I don’t know about you but I am not that enamoured with the budget airline concept of providing you transport from A to B but where B isn’t as a convenient stopping point as you might have thought and the journey is potentially more expensive than the internet price may have led you to believe.
I suppose the airline’s counter to that is its cheap and it does safely fly you to a destination, and we have probably all used these types of products when we just needed to get somewhere quickly and didn’t care about the hassle or service.
So we’ve bought the ticket and are now the captive audience for the “essential extras” which can be applied: “Did you have any checked in luggage today?” - “Would you like an allocated seat, a coffee, or perhaps the use of our on-board toilet? No problem that will be … let’s just call it the price of the ticket again, plus 10%.
What’s this got to do with cloud? The public cloud revolution marches on unabated and it’s here to stay. How cloud companies get to their revenue goal is highly dependent on the budget airline model where the ‘get in’ costs are not necessarily the overall cost of the service, and like the budget airlines, you are self-selecting the products you want to consume yourself from the menu - so anything you purchase is down to you.
Of course the public cloud services provide premium versions like the airlines, where you start to get access to more technical assistance and larger usage limits on certain components, which when you add up the savings in deploying in to a public cloud can sometimes reveal the jump wasn’t that cost effective as first thought.
Another top reason for using a budget airline, is the ease of booking. It’s also a top reason cited for moving to a public pay as you go service with its flexibility and portability.
The ability to spin up a service on the public clouds has changed the way IT is seen, from IT developers who now have a limitless bucket of resource to play with, to the line of business managers and directors who see a quicker way of getting innovation through IT into their business.
In the 35 years of my IT career this revolution of how IT is consumed by the business has occurred at least three times.
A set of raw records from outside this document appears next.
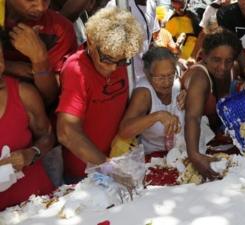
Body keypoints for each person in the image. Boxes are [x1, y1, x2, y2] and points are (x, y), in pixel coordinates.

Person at [56, 7, 143, 184]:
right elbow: (66, 132)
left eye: (120, 61)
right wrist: (108, 167)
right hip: (84, 172)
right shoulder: (76, 69)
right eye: (107, 59)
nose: (113, 68)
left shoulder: (118, 60)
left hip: (118, 162)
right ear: (91, 42)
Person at [0, 43, 55, 210]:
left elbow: (47, 136)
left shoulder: (23, 93)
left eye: (0, 57)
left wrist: (31, 153)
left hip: (36, 203)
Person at [183, 29, 242, 179]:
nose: (223, 67)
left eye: (228, 60)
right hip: (190, 141)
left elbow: (243, 58)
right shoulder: (200, 77)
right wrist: (195, 156)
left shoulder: (232, 69)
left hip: (216, 139)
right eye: (216, 60)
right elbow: (193, 118)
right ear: (204, 56)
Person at [3, 0, 77, 105]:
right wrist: (10, 67)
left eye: (46, 0)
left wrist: (39, 58)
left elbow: (51, 98)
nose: (41, 7)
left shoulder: (61, 30)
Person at [118, 47, 183, 155]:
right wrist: (157, 116)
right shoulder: (143, 93)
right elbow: (124, 131)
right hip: (154, 159)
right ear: (147, 74)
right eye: (160, 78)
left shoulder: (178, 83)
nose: (167, 83)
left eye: (170, 76)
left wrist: (187, 95)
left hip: (181, 154)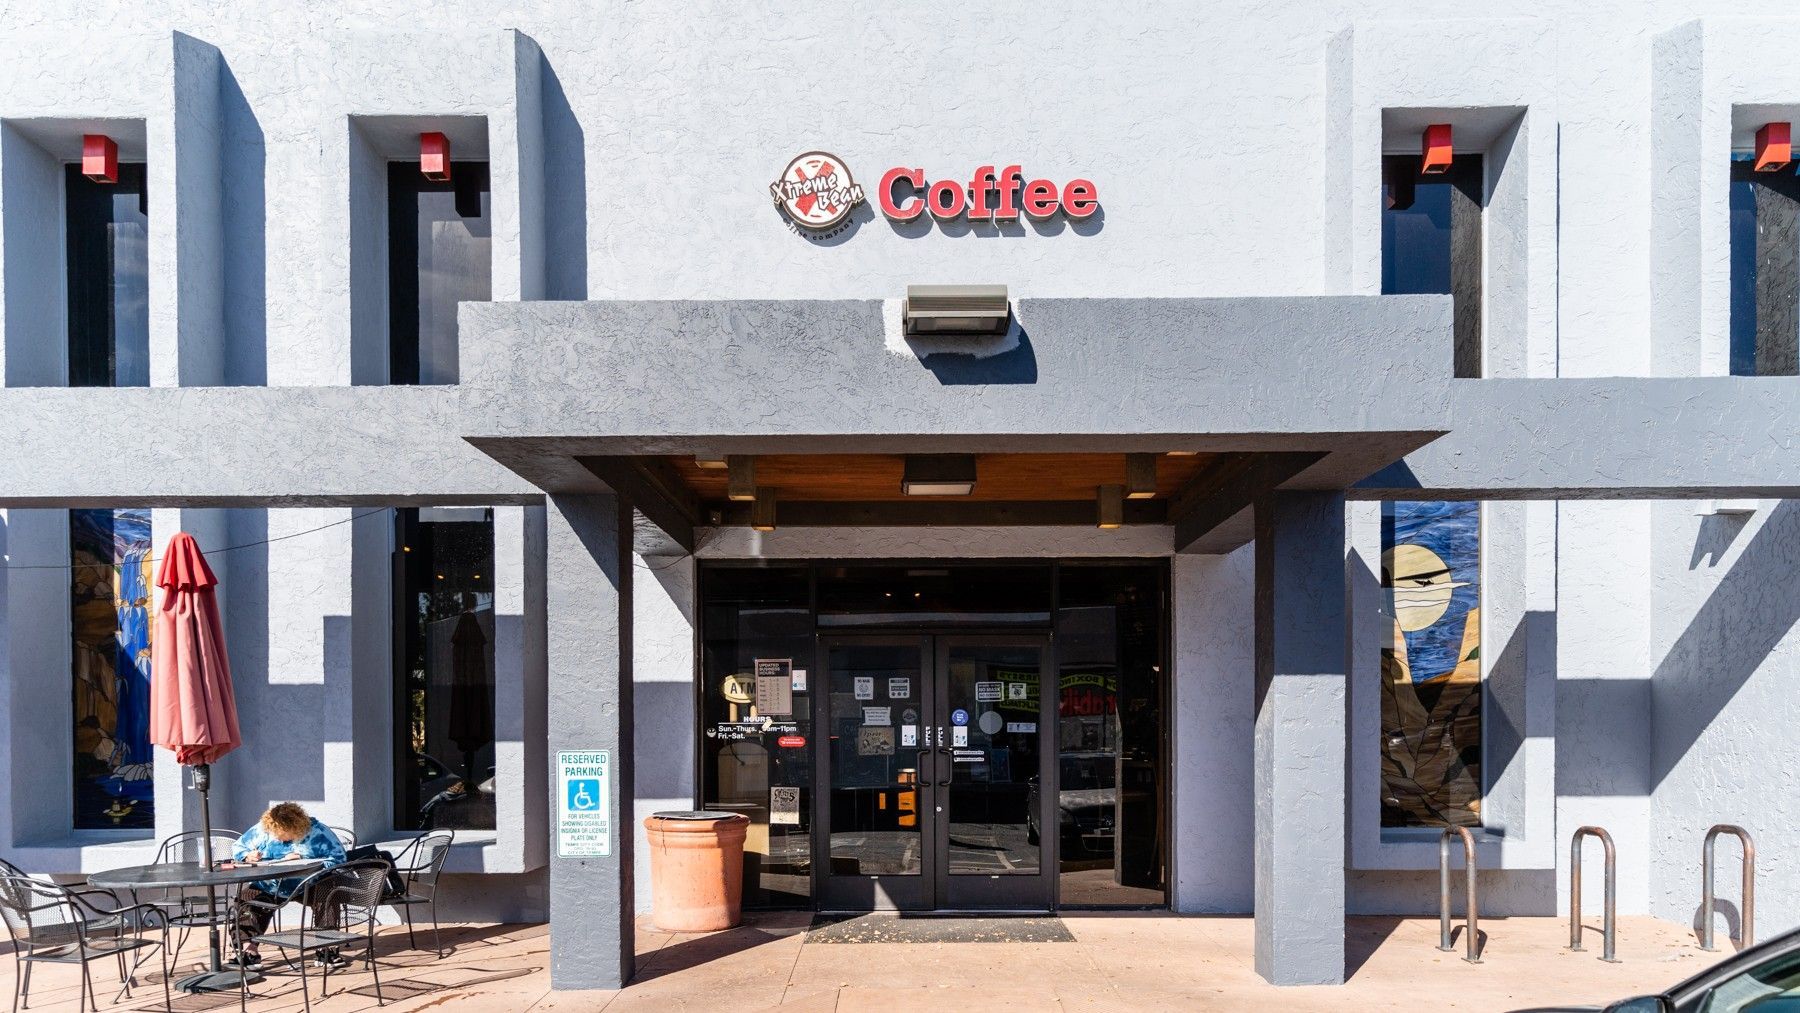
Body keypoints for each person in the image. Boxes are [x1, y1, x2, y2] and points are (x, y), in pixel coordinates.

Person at [229, 802, 347, 970]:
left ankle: (326, 948)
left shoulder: (318, 832)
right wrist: (248, 856)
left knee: (327, 895)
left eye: (281, 833)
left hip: (308, 884)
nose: (276, 836)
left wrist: (305, 860)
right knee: (246, 899)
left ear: (296, 827)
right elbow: (238, 848)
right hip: (270, 884)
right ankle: (247, 949)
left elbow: (339, 858)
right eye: (274, 832)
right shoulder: (263, 829)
The first was when punch cards ruled the world and took too long to write and test programmes to support all the parts of the business, the distributed computer was born and the line of business took their budget and spent it themselves - sometimes without the help of traditional IT – sound familiar? As that concept became outmoded and the opportunity to have the computer on our desk tailored to our specific requirements arrived, hail the PC, the model evolved again.
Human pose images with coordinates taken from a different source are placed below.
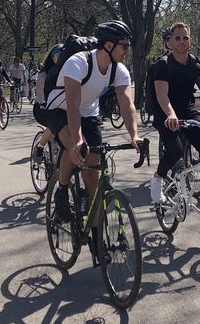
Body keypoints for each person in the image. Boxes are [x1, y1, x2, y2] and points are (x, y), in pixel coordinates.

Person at [45, 20, 140, 223]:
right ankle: (61, 191)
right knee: (74, 147)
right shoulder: (79, 62)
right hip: (58, 109)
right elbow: (72, 104)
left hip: (88, 112)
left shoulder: (119, 70)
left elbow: (127, 104)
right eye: (124, 45)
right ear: (109, 45)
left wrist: (135, 136)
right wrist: (78, 140)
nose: (127, 50)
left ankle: (95, 228)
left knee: (93, 164)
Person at [149, 22, 200, 215]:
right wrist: (171, 114)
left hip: (188, 112)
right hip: (166, 114)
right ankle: (158, 178)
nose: (182, 41)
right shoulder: (163, 64)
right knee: (175, 150)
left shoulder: (193, 61)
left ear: (190, 40)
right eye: (178, 38)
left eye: (185, 38)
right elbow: (161, 95)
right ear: (170, 42)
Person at [32, 44, 64, 164]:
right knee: (56, 123)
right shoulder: (44, 73)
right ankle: (40, 146)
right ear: (53, 57)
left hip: (60, 107)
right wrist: (42, 103)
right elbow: (40, 92)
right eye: (59, 56)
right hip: (42, 109)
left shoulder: (68, 71)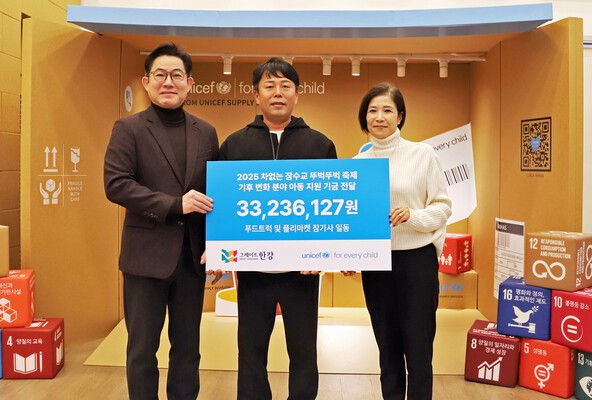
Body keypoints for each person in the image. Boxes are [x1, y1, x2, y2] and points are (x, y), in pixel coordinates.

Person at [104, 43, 219, 400]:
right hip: (145, 260)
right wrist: (173, 205)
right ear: (146, 81)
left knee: (188, 350)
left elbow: (215, 194)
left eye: (177, 75)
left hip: (191, 260)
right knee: (142, 351)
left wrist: (217, 246)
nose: (168, 82)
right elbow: (116, 184)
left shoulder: (206, 132)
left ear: (189, 83)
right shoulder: (129, 128)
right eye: (160, 75)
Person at [218, 57, 337, 400]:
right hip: (252, 270)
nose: (278, 92)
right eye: (269, 86)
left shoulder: (320, 145)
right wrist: (217, 252)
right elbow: (222, 204)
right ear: (256, 95)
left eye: (286, 86)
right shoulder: (234, 145)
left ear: (297, 94)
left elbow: (330, 205)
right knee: (250, 352)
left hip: (302, 271)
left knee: (304, 351)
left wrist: (325, 253)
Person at [352, 83, 451, 400]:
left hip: (416, 261)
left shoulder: (423, 154)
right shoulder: (358, 163)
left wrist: (413, 215)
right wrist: (349, 256)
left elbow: (443, 207)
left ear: (400, 116)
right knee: (387, 346)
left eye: (387, 110)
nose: (379, 117)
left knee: (419, 347)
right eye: (372, 110)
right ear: (364, 117)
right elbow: (354, 218)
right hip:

But like all of the preceding revolutions, users should adopt these innovations with a clear vision of what the pros and cons are. One of the emerging concerns following the migration to a particular cloud service is vendor lock-in, where once the application is running in the cloud it becomes more and more difficult to move it away if you need to.
James Walker, president of the Cloud Ethernet Forum (CEF) told Cloudpro recently: “Because cloud is a relatively immature concept users can find themselves opting for a solution that fulfils a specific function no other services provider can - a common scenario cloud users find themselves in and which is really a form of voluntary lock-in with nobody to blame but yourself if you end up getting addicted to that feature and can’t move away.”
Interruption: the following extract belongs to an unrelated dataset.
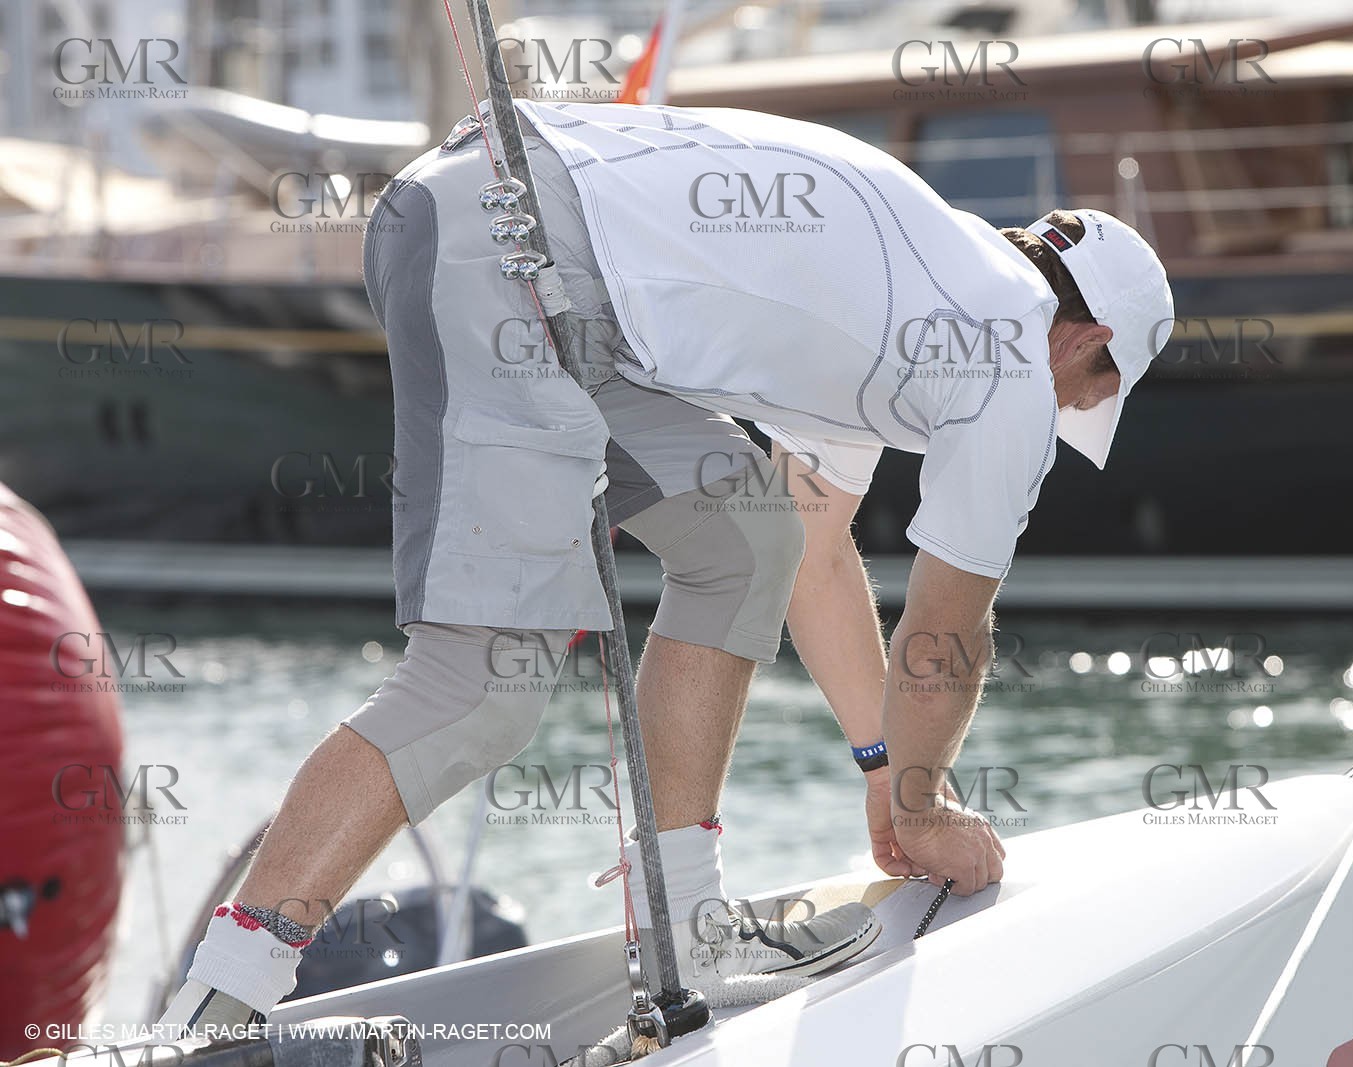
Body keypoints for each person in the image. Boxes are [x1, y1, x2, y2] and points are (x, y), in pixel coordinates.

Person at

An example of service providers developing their own proprietary toolsets on their cloud platform is Amazon with their Aurora Database product, which is pitched against Microsoft’s MySQL. Nothing wrong with either and the Amazon product is wire compatible with MySQL using the InnoDB storage engine. But each new feature the provider introduces makes it that little bit harder to move away. Although I singled out an AWS product, Microsoft and Google are implementing many of the same features for the same reasons.
AstraZenica CIO David Smoley told Fortune recently: “Vendor lock-in is a concern, it aways is. Today’s leading-edge cloud companies are tomorrow’s dinosaurs.”
Another highly discussed topic is “Data Gravity”. Data gravity is a tech term that means that once data is inside a given repository, it is difficult and expensive to move it. Most Public cloud providers levy fees to download data away from the platform and these, like the cost for the coffee and sandwich on the budget airline, are hidden from your buy in price until you try to do it. Interestingly, the market is now waking up to the issues around lock in, and there are several articles that highlight the more common pitfalls.
One bright spot on the cloud horizon is the surge in the use of Containers and Docker as a way of splitting application workloads and sharing these out across multiple cloud providers. It is still in its infancy but could offer a gateway to better portability if you decided that the chosen cloud provider is not for you anymore. It’s an important step forward as Tom Krazit commenting on the Structure event in San Francisco recently said: “That means that hybrid cloud customers could use public cloud services only for specific applications or workloads that they know will be easy to transfer to another service provider, or for spikes in demand. And then if something changes and one’s public cloud vendor became annoying, you’d still have your own datacentres to rely upon.”
Whichever way you decide to fly, it’s a good plan to check out how easy it is to get to and from your destination not just the airport and if what the cheaper flight option costs does what you’re expecting without having to spend more for the service. Would you like recovery with that Sir?